- [Exercise text]:
            It wasn’t a new type of magazine – it was a comic magazine. There have been magazines featuring comic strips as long as there have been magazines and comic strips.
            This one featured new comic strips – never published anywhere else. This WAS fairly new. Comic magazines featuring new material had only been around a few years. Most of them were comical, had funny animals or reprinted adventure strips - retreads of the popular pulps of the day.
            On the cover of this magazine was a man in blue tights and a red cape lifting a car over his head and smashing it to the ground while other men ran in panic. He was called Superman and his 14-page story was the first feature.
            Other stories in Action Comics #1 were boxer Pep Morgan, Marco Polo, ace reporter Scoop Scanlon, two stories of crime-fighting cowboys – one set in the Wild West and one in modern times in England, and master magician and crime fighter Zatarra – whose daughter is still around in the comics.
            Nearly all the stories were serials – part one of who-knows-how-many.
            The comic book was a hit. It marked the birth of the superhero.
            Happy 75th birthday to Superman.

[Excerpts from a dataset]
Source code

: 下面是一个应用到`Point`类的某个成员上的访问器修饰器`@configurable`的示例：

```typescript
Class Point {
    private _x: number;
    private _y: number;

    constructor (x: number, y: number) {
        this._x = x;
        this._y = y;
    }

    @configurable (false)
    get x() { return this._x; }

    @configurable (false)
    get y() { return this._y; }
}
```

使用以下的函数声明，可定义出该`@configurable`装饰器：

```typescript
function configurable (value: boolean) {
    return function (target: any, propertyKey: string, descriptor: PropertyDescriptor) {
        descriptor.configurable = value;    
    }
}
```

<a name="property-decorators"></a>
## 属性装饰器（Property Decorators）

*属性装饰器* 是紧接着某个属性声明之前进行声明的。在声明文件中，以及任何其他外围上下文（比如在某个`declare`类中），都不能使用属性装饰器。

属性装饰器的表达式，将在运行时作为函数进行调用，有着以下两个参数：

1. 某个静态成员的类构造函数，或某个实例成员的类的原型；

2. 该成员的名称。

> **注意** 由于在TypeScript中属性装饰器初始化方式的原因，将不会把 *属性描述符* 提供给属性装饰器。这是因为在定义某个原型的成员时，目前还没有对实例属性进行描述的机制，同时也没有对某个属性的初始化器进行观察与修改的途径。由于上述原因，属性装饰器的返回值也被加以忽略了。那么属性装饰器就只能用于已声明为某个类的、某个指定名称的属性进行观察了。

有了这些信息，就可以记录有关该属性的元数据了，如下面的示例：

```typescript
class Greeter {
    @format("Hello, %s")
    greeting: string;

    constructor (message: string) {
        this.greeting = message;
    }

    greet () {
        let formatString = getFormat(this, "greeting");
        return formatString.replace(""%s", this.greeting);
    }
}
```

- [What to produce]:
From the passage on Superman's debut, write out the portion that begins at the words "Other stories in" and stops after the words "birthday to Superman.".

- [Response]:
Other stories in Action Comics #1 were boxer Pep Morgan, Marco Polo, ace reporter Scoop Scanlon, two stories of crime-fighting cowboys – one set in the Wild West and one in modern times in England, and master magician and crime fighter Zatarra – whose daughter is still around in the comics.
            Nearly all the stories were serials – part one of who-knows-how-many.
            The comic book was a hit. It marked the birth of the superhero.
            Happy 75th birthday to Superman.